What the exercise asks: Which of the lines below hold "LIST"? Please return each one.

Data entries:

____

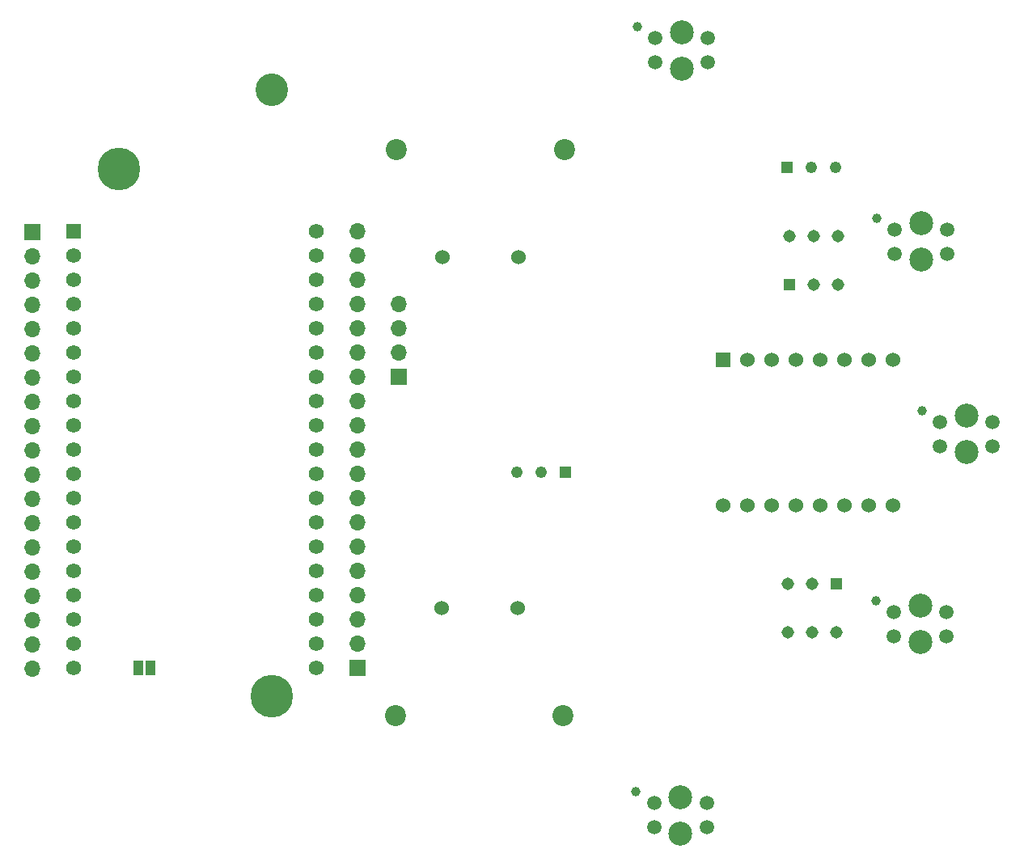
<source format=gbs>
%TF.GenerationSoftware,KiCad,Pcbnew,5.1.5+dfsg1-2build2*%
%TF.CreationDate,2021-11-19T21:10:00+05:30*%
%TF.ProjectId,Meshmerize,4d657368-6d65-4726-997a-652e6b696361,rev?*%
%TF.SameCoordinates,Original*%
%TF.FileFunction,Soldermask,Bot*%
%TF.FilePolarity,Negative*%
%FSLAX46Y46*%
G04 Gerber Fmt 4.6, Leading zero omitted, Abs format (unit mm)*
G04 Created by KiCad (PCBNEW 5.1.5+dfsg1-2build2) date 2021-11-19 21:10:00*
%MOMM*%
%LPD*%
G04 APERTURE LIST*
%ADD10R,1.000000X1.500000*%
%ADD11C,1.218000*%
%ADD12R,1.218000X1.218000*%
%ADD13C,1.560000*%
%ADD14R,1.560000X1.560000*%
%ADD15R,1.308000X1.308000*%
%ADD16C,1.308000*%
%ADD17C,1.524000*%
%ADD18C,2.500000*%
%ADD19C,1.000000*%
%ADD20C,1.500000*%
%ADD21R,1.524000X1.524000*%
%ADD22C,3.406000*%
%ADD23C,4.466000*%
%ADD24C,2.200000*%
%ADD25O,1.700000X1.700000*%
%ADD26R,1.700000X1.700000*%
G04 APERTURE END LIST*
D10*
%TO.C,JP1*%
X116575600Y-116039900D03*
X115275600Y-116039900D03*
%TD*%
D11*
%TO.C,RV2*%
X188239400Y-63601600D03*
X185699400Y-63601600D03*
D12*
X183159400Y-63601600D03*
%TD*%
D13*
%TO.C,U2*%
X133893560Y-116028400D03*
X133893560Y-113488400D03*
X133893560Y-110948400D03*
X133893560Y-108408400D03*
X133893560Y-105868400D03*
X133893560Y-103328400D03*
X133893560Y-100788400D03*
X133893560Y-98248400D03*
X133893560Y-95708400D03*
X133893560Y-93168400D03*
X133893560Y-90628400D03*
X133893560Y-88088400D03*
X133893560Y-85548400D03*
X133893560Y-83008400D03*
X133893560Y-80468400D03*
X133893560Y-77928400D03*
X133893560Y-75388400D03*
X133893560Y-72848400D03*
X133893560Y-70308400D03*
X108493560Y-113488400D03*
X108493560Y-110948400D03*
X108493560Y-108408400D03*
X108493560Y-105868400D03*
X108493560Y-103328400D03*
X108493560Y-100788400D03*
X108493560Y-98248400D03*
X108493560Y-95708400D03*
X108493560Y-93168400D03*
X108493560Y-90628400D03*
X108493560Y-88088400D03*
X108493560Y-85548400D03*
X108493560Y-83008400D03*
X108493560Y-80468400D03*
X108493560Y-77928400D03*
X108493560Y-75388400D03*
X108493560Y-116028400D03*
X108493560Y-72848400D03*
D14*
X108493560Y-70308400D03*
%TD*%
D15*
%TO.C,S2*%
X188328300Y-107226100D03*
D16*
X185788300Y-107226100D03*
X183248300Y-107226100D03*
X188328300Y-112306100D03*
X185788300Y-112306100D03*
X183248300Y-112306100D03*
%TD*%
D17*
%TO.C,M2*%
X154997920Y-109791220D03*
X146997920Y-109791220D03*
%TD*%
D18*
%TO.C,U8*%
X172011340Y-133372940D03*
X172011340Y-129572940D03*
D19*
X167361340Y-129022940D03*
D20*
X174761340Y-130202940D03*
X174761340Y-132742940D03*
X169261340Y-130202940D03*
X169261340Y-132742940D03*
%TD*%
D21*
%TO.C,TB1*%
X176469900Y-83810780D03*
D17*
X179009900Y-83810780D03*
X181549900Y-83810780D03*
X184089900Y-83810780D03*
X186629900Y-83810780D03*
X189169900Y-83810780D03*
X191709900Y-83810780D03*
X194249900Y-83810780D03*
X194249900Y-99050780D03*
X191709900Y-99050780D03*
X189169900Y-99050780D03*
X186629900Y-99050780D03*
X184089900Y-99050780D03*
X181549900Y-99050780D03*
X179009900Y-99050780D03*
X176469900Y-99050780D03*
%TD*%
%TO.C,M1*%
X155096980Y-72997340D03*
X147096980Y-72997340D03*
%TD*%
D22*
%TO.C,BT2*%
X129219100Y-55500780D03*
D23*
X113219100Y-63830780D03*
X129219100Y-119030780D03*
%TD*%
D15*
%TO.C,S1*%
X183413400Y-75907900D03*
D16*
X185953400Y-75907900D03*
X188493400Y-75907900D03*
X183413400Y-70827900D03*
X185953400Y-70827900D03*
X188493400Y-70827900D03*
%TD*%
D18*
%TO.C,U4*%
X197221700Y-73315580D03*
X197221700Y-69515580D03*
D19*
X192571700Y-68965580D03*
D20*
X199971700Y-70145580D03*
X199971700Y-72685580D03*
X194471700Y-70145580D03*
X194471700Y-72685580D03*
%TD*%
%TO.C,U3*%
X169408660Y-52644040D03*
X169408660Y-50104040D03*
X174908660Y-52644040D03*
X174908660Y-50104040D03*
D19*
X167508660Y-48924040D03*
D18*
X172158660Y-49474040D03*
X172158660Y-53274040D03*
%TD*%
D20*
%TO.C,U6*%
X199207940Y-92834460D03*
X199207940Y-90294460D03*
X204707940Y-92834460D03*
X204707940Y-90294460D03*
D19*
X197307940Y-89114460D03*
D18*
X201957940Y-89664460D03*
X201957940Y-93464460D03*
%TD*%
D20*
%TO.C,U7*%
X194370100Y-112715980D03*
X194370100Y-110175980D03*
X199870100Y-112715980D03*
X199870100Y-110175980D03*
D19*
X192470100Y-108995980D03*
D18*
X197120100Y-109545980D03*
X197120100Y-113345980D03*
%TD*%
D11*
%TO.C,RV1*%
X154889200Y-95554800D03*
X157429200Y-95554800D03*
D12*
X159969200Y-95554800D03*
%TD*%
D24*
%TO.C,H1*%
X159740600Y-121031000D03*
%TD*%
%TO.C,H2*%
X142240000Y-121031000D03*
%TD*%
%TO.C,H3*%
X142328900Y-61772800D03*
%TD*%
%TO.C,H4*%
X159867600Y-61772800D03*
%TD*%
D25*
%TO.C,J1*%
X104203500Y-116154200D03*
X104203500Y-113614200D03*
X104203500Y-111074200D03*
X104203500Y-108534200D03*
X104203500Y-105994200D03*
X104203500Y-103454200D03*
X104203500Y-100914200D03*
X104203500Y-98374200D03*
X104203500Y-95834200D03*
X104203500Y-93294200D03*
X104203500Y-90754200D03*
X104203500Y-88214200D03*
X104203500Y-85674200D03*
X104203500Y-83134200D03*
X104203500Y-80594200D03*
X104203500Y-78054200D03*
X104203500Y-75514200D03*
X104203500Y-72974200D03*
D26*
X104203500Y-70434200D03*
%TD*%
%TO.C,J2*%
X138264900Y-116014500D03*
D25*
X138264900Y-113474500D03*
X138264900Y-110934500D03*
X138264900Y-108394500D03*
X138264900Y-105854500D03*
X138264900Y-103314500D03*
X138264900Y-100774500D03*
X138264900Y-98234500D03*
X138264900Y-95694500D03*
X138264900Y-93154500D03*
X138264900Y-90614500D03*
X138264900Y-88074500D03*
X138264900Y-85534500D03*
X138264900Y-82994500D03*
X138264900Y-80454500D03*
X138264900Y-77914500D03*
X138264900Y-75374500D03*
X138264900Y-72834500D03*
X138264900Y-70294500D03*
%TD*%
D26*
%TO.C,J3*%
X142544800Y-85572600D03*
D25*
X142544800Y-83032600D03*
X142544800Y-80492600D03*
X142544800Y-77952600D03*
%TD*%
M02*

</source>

____

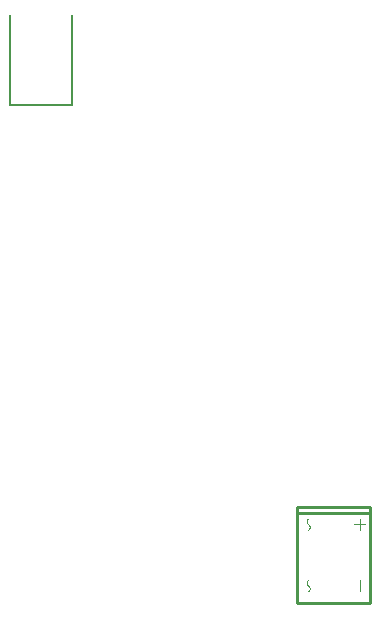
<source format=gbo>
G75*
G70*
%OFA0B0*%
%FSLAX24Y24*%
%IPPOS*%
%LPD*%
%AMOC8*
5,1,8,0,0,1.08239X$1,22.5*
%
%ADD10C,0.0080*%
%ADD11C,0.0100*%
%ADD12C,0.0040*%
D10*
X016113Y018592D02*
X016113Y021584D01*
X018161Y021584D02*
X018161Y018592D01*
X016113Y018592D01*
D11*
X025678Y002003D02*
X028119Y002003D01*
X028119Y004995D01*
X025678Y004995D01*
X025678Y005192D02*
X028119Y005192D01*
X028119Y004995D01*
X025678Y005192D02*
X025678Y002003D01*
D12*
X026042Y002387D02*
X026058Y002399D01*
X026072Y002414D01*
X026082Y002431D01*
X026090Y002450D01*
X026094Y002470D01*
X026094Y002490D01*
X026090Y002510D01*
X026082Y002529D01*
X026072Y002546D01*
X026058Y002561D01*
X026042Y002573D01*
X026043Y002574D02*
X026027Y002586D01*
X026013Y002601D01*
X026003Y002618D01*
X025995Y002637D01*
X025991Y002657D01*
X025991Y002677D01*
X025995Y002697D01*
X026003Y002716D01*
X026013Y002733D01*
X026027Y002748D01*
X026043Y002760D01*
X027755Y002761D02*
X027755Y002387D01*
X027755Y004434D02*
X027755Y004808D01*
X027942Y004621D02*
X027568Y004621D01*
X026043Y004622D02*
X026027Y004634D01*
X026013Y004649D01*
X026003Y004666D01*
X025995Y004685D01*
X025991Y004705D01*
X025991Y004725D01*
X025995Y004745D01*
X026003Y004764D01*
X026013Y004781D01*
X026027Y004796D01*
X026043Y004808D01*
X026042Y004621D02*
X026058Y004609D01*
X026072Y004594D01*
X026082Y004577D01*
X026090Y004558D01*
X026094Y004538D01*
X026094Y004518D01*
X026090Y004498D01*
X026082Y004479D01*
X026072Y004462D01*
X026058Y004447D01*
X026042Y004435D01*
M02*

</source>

____

Answer to this task:
G04 APERTURE LIST*
G04 APERTURE END LIST*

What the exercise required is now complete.